Edward Snowden mengikuti diskusi buku karangannya, “Permanent Record”, melalui sambungan video dengan wartawan Jerman, Holger Stark, di Berlin, Jerman, 17 September 2019.

Amerika Serikat menggugat mantan karyawan CIA dan NSA, Edward Snowden, karena diduga melanggar perjanjian kerahasiaan yang ia tandatangani sebelum menerbitkan buku barunya.

Departemen Kehakiman menuduh Snowden tidak memenuhi kesepakatan untuk menyerahkan draft buku “Permanent Record” kepada kedua lembaga, dan juga memberi pidato publik mengenai masalah-masalah yang berkaitan dengan intelijen.

“Permanent Record” mulai dijual Selasa (17/9). Walaupun Mahkamah Agung memutuskan pada 1980 bahwa pemerintah tidak bisa menghentikan penerbitan dan penjualan buku-buku semacam itu, Amerika bisa menyita semua keuntungan yang sedianya diperoleh Snowden dari buku itu.

Berdasarkan perjanjian mengenai kerahasiaan, Snowden seharusnya memberikan salinannya kepada Badan Intelijen Pusat dan Badan Keamanan Nasional untuk ditinjau sebelum dipublikasikan. Penerbitnya, Macmillan, juga disebut dalam gugatan itu.

“Kemampuan Amerika untuk melindungi informasi keamanan nasional yang sensitif bergantung pada kepatuhan karyawan dan kontraktor dengan perjanjian kerahasiaan mereka,” kata Asisten Jaksa Agung, Jody Hunt, Selasa.

“Gugatan itu menunjukkan Departemen Kehakiman tidak mentolerir pelanggaran kepercayaan publik ini. Kita tidak akan mengizinkan individu untuk memperkaya diri mereka sendiri dengan mengorbankan Amerika,” tambah Hunt.
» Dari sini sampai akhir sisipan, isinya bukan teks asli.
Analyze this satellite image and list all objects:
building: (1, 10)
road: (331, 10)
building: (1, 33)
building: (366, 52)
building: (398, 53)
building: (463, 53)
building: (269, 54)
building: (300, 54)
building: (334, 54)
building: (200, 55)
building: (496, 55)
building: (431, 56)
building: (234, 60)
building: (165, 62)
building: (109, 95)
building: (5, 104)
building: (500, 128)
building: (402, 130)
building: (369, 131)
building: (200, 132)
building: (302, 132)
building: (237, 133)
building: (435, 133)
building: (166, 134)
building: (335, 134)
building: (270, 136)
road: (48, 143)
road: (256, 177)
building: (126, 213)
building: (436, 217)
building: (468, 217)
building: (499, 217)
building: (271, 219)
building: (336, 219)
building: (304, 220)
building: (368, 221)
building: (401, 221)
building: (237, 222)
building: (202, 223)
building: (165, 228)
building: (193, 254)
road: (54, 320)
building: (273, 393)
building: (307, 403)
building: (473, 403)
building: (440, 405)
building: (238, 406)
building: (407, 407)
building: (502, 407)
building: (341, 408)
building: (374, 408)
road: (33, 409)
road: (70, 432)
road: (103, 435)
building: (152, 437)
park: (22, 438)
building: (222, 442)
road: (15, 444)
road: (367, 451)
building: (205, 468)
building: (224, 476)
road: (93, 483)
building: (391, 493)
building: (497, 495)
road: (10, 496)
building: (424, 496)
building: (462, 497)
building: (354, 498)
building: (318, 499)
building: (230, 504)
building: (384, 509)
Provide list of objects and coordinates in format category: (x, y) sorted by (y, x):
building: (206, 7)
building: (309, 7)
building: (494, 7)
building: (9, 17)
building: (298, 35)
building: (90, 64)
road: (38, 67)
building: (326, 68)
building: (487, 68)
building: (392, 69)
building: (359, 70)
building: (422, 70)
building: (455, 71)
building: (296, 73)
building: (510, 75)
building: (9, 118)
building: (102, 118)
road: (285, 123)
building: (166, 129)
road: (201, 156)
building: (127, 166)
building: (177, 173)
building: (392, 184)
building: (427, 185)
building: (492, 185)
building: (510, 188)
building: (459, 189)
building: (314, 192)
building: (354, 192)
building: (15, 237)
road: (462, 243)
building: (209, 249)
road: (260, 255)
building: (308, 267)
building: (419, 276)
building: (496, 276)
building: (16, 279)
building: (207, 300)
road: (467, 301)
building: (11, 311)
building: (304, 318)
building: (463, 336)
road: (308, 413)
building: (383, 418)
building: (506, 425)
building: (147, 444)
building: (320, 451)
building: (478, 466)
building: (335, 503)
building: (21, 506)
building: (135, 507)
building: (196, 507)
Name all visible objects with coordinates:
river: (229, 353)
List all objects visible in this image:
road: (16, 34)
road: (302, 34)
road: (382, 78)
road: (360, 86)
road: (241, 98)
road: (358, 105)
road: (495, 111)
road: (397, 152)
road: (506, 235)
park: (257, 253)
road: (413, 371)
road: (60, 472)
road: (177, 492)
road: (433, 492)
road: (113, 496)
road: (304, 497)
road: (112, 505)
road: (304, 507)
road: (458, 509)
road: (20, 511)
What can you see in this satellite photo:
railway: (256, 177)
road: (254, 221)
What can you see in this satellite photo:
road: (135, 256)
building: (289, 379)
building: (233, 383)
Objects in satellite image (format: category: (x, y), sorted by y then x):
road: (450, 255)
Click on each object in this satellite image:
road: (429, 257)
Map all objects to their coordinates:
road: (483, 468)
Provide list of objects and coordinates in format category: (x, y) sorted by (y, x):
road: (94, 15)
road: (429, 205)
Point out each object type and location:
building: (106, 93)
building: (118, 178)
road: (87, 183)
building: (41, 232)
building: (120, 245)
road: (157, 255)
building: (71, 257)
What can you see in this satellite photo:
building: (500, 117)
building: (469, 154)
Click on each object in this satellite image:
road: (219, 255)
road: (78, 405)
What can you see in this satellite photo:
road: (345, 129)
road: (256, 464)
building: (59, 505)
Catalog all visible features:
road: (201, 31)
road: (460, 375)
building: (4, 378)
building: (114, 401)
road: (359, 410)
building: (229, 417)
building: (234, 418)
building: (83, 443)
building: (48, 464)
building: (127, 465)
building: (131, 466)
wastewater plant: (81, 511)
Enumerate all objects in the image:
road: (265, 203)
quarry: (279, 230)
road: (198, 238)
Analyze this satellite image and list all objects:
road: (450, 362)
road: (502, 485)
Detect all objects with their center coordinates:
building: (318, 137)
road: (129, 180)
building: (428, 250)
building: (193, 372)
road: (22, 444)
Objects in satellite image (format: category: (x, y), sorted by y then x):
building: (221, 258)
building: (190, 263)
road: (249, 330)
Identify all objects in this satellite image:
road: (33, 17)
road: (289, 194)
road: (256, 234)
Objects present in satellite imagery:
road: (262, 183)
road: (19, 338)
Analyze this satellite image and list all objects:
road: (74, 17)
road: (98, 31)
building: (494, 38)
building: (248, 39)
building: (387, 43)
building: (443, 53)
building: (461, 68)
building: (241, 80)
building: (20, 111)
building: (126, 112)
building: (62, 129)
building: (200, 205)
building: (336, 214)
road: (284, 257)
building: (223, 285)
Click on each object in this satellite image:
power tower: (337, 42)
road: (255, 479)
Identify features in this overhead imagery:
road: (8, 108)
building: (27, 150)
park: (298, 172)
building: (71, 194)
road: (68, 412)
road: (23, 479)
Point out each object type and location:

Sejauh ini belum ada komentar dari Snowden, yang melarikan diri ke Rusia pada 2013 setelah membocorkan ribuan dokumen tentang kegiatan mata-mata pemerintah AS dan kegiatan intelijen lainnya.

Snowden menghadapi tuduhan mata-mata di AS. Ia mengatakan akan kembali ke Amerika Serikat jika ia bisa mendapat apa yang dikatakannya pengadilan yang adil.[my/pp] (VOA)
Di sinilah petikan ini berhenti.